The Complaint in this case states that Hewitt rejected Donald's change in beneficiary form, dated October 14, 2000, as illegible. Compl. at ¶ 14. The Complaint also states that MetLife "has also received a legible copy of an October 14, 2000, beneficiary form . . ." Compl. at ¶ 15. The legible copy is in evidence. See Compl. at Ex. E. It names Richard and Shawn as co-equal beneficiaries of the plan. The document is signed and dated by Donald. Caroline has not challenged the authenticity of the signature or advanced any sort of fraud allegation with regard to the change in beneficiary form.

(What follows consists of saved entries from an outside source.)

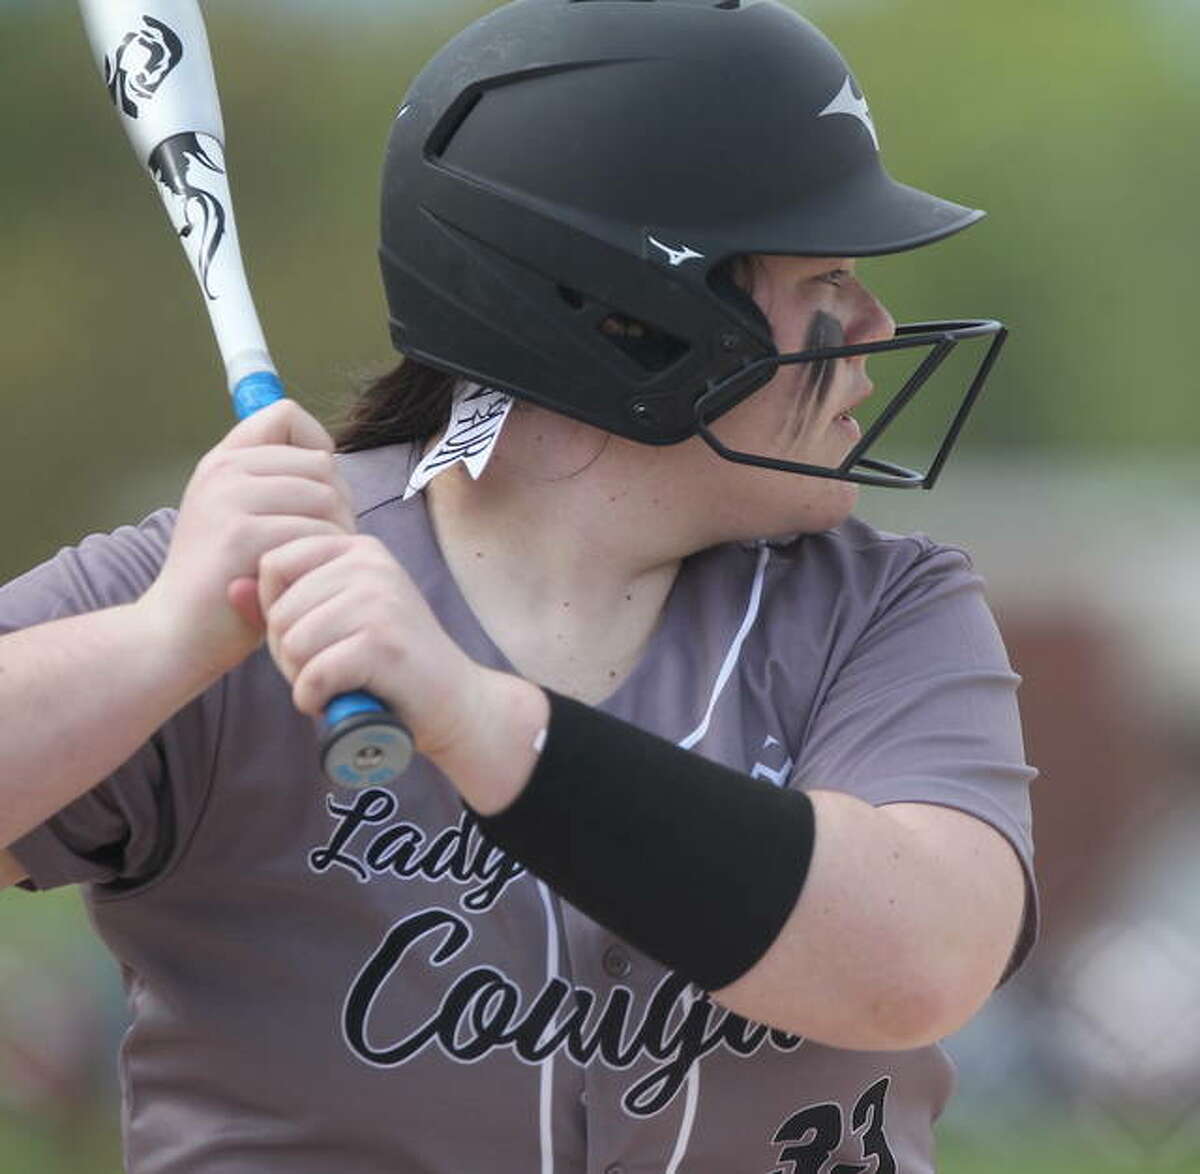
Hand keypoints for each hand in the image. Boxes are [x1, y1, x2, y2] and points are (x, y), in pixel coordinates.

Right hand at [138, 399, 356, 682]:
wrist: (177, 633)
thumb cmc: (226, 580)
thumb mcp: (239, 516)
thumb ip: (273, 481)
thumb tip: (329, 456)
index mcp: (223, 460)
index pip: (286, 415)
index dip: (315, 446)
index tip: (313, 489)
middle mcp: (223, 471)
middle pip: (320, 463)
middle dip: (339, 505)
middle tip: (324, 544)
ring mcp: (229, 500)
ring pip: (326, 498)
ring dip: (337, 535)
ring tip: (316, 564)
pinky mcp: (241, 536)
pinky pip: (316, 534)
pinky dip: (324, 561)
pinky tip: (306, 581)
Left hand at [255, 534, 489, 761]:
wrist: (455, 701)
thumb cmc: (389, 663)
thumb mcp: (335, 621)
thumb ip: (284, 603)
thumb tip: (228, 587)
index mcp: (357, 547)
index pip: (274, 563)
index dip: (276, 610)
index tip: (312, 635)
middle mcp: (370, 563)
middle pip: (279, 609)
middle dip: (288, 653)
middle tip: (327, 669)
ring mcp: (380, 599)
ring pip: (292, 642)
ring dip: (302, 678)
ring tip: (337, 683)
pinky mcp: (383, 642)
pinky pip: (313, 674)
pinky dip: (316, 699)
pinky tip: (339, 700)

"ERISA requires plan administrators to discharge their duties `in accordance with the documents and instruments governing the plan.'" Young, 2009 WL 1133492, at *3 (quoting 29 U.S.C. § 1104(a)(1)(D)). The plan document states that "[a]ny change of beneficiary becomes effective the date you sign the form . . ." Compl. at Ex. A, p. 20. Thus, Donald effected the change in beneficiary (from Caroline to Richard and Shawn) the moment he signed the form on October 14, 2000. The fact that Hewitt somehow received an illegible copy of the form is irrelevant; the plan document says that any change becomes effective on the date the form is signed — not on the date a legible copy of the form is received by the employer's record-keeper. On October 14, 2000, Richard and Shawn became co-equal beneficiaries. They are entitled to the proceeds in accordance with the "plan documents" rule.
Moreover, the Court notes that Caroline's purported waiver of her right to the plan benefits via the divorce decree is irrelevant for the present purposes. The instructions on the change of beneficiary form read, in pertinent part: "if an existing beneficiary waives or is removed as beneficiary in a divorce judgment or other instrument, you must also file this form [the plan's change in beneficiary form] or the change will not become effective." Compl. at Ex. E. Thus, the waiver contained in the divorce decree is entirely irrelevant for the present purposes.
IV. CONCLUSION AND ORDER
For the reasons stated above, this Court has determined that Donald substantially complied with the plan requirements; Richard and Shawn's Motion for Summary Judgment is granted. The Clerk of Court shall disburse the plan benefits as follows: 50% to Richard; 50% to Shawn.